__YOUR INSTRUCTIONS__. Copy out the source text of every row below word for word, leaving out the pictures.

(Items from a dataset)
......

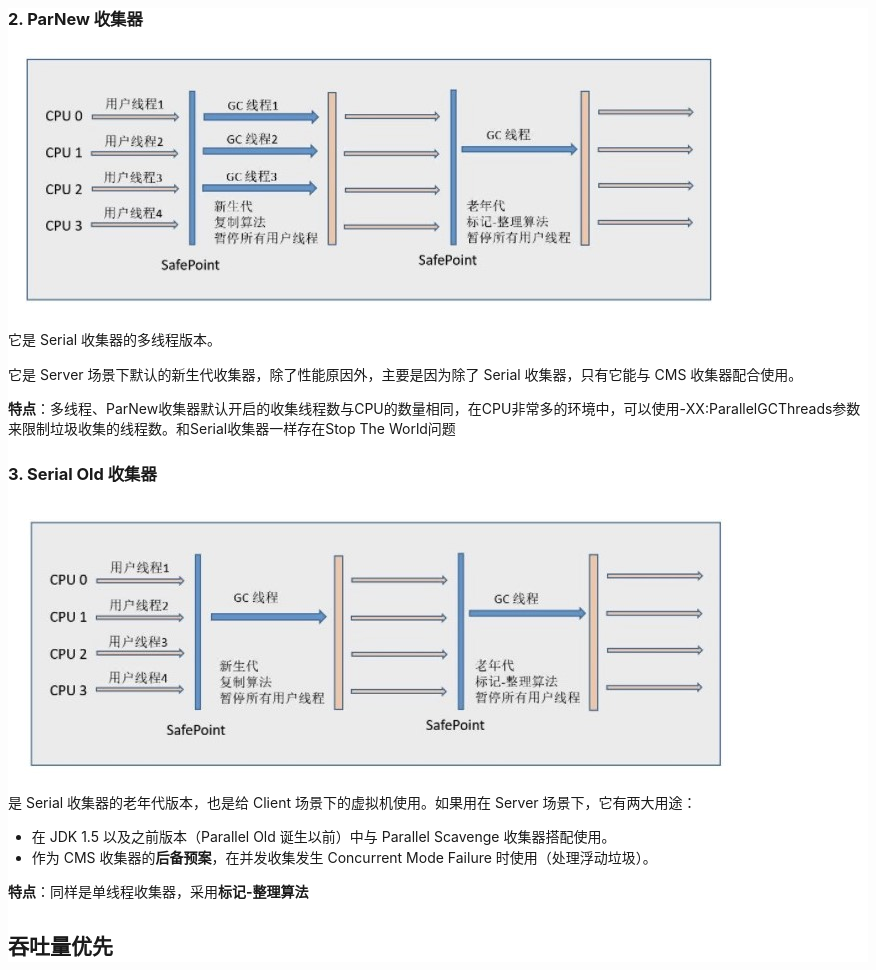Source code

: ### 2. ParNew 收集器

![img](images/81538cd5-1bcf-4e31-86e5-e198df1e013b.jpg)

它是 Serial 收集器的多线程版本。

它是 Server 场景下默认的新生代收集器，除了性能原因外，主要是因为除了 Serial 收集器，只有它能与 CMS 收集器配合使用。

**特点**：多线程、ParNew收集器默认开启的收集线程数与CPU的数量相同，在CPU非常多的环境中，可以使用-XX:ParallelGCThreads参数来限制垃圾收集的线程数。和Serial收集器一样存在Stop The World问题

### 3. Serial Old 收集器

![img](images/08f32fd3-f736-4a67-81ca-295b2a7972f2.jpg)

是 Serial 收集器的老年代版本，也是给 Client 场景下的虚拟机使用。如果用在 Server 场景下，它有两大用途：

- 在 JDK 1.5 以及之前版本（Parallel Old 诞生以前）中与 Parallel Scavenge 收集器搭配使用。
- 作为 CMS 收集器的**后备预案**，在并发收集发生 Concurrent Mode Failure 时使用（处理浮动垃圾）。

**特点**：同样是单线程收集器，采用**标记-整理算法**



## 吞吐量优先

......

__TASK ANSWER__.
Source code

: ### 2. ParNew 收集器

![img](images/81538cd5-1bcf-4e31-86e5-e198df1e013b.jpg)

它是 Serial 收集器的多线程版本。

它是 Server 场景下默认的新生代收集器，除了性能原因外，主要是因为除了 Serial 收集器，只有它能与 CMS 收集器配合使用。

**特点**：多线程、ParNew收集器默认开启的收集线程数与CPU的数量相同，在CPU非常多的环境中，可以使用-XX:ParallelGCThreads参数来限制垃圾收集的线程数。和Serial收集器一样存在Stop The World问题

### 3. Serial Old 收集器

![img](images/08f32fd3-f736-4a67-81ca-295b2a7972f2.jpg)

是 Serial 收集器的老年代版本，也是给 Client 场景下的虚拟机使用。如果用在 Server 场景下，它有两大用途：

- 在 JDK 1.5 以及之前版本（Parallel Old 诞生以前）中与 Parallel Scavenge 收集器搭配使用。
- 作为 CMS 收集器的**后备预案**，在并发收集发生 Concurrent Mode Failure 时使用（处理浮动垃圾）。

**特点**：同样是单线程收集器，采用**标记-整理算法**



## 吞吐量优先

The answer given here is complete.